David Cohn – Spot.us founder, nice guy – is always a level-headed thinker when it comes to the eternal debate over What To Do About The Newspapers. A recent post is no exception.

The problem, as news pros like the Times’ David Carr see it, is not the internet. It’s the irreversible expectation that news should be free.

But David retorts:

I don't take sides in the old media vs. new media debate. I think we have LOTS to lose if newspapers go under. But I also think there is an inflated sense of self-worth in this article. Not because I believe citizen journalism can fully replace traditional newsrooms - but because of what the world has gained by making news content free online. Yes - putting content online for free has caused economic problems for newspapers - but it has made mankind better.

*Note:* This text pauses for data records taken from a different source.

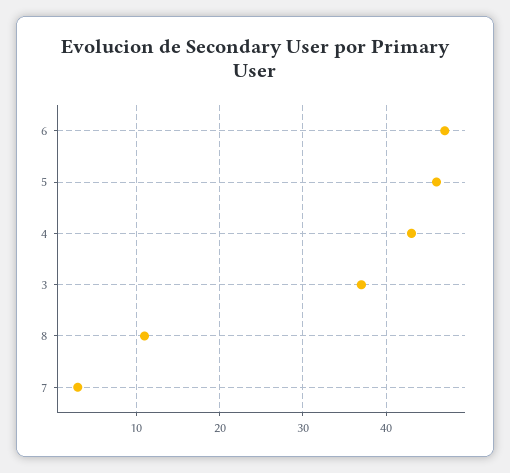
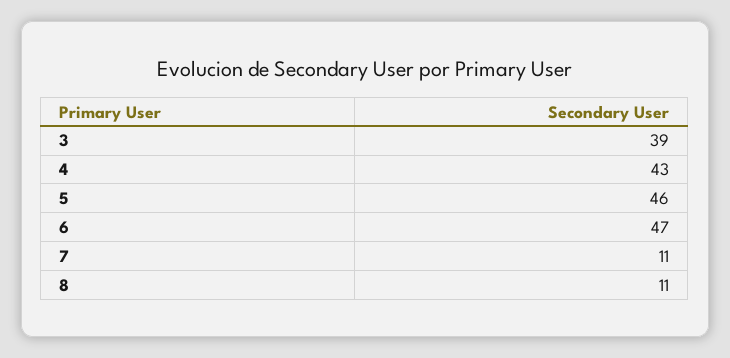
3: 37 -> 39
7: 3 -> 11

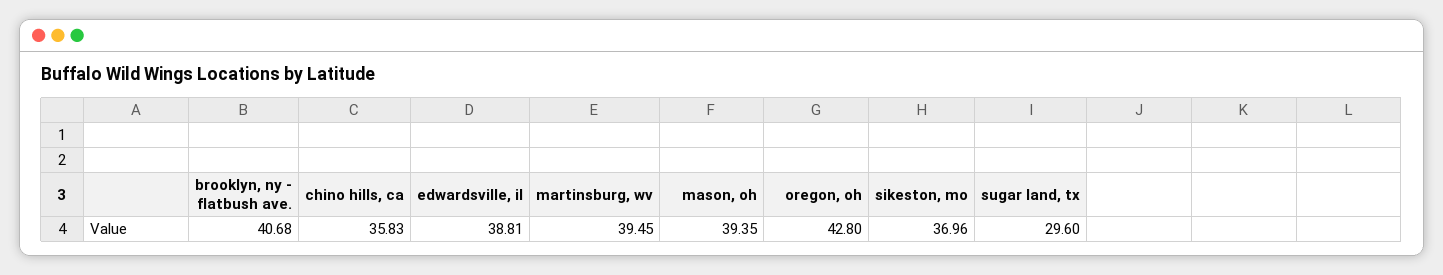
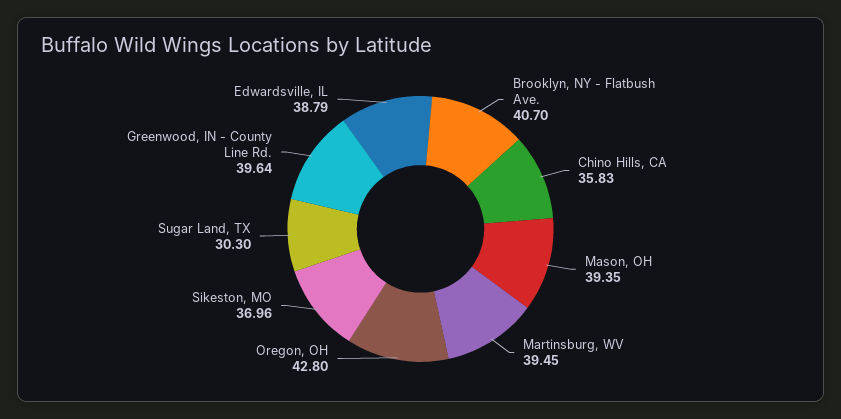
brooklyn, ny - flatbush ave.: 40.68 -> 40.7
edwardsville, il: 38.81 -> 38.79
sugar land, tx: 29.6 -> 30.3
Greenwood, IN - County Line Rd.: none -> 39.64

The loss of newspapers around the country is often discussed through a kind of meta-narrative, in which the practitioners bemoan the downfall of their own industry. While it’s truly upsetting to see newspapers – along with thousands of jobs – go belly up, we rarely hear about the increasing cultural impact of journalism, and how the public’s access to it has increased by an order of magnitude in the last ten years.

Every few days I’m reminded of Clay Shirky’s post in Boing Boing from last year, in which he “called bullshit” on Ron Rosenbaum’s complaint that online journalism came up out of nowhere and decapitated the traditional journalism business.

So I'm calling bullshit on the Rosenbaum thesis, because no one has been "caught up in this great upheaval." Caught up? That makes it sound like a tornado. This change has been more like seeing oncoming glaciers ten miles off, and then deciding not to move.

Yes, it’s terrible that the owners and shareholders of our journalistic institutions have no choice but to lay off and close down. But they saw this coming. Why, after years and years of warnings and of watching the internet gain cultural preeminence over virtually every other medium, did they continually turn a blind eye to it?

And why did they not realize that it’s not the medium of the newspaper that we care about, but the democratic necessity of an honest and fair press?

I suspect a little thing called a “profit motive” got in the way. Now that reality has set in, maybe we can finally get to the task of saving journalism.